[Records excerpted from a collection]
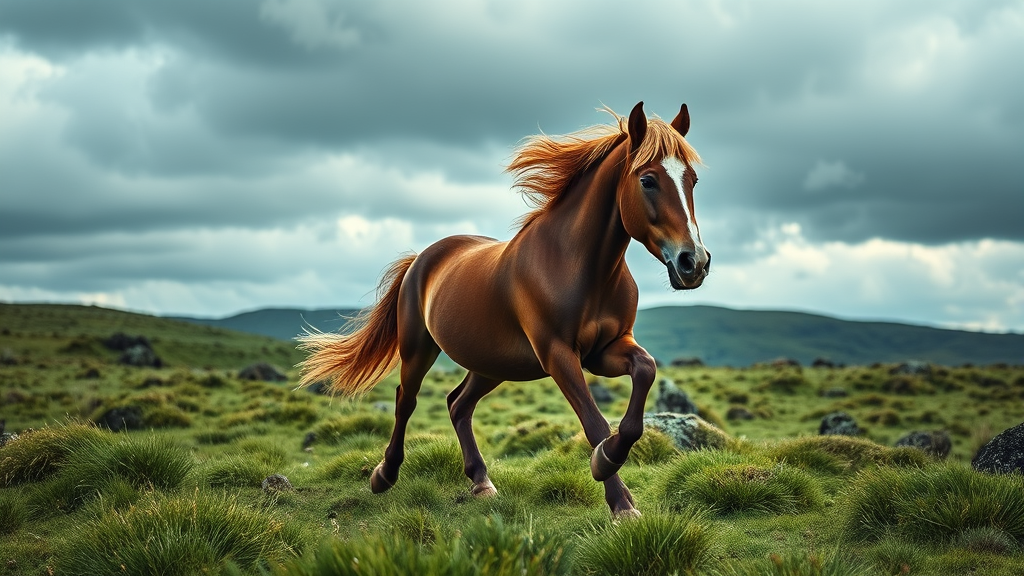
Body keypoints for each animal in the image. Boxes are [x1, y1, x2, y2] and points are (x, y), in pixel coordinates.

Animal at [299, 101, 710, 518]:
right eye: (648, 180)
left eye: (692, 180)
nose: (694, 262)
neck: (577, 266)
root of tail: (421, 259)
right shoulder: (558, 355)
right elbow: (593, 422)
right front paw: (615, 487)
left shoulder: (606, 350)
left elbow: (645, 371)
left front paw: (611, 464)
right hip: (419, 349)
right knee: (406, 400)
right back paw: (384, 476)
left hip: (492, 363)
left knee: (457, 405)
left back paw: (481, 482)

(Description of the task)
If a line above includes the string "right", pick it out.

(Exercise response)
right eye: (648, 180)
right shoulder: (558, 355)
right elbow: (593, 422)
right front paw: (615, 487)
right hip: (419, 349)
right knee: (406, 400)
right back paw: (384, 476)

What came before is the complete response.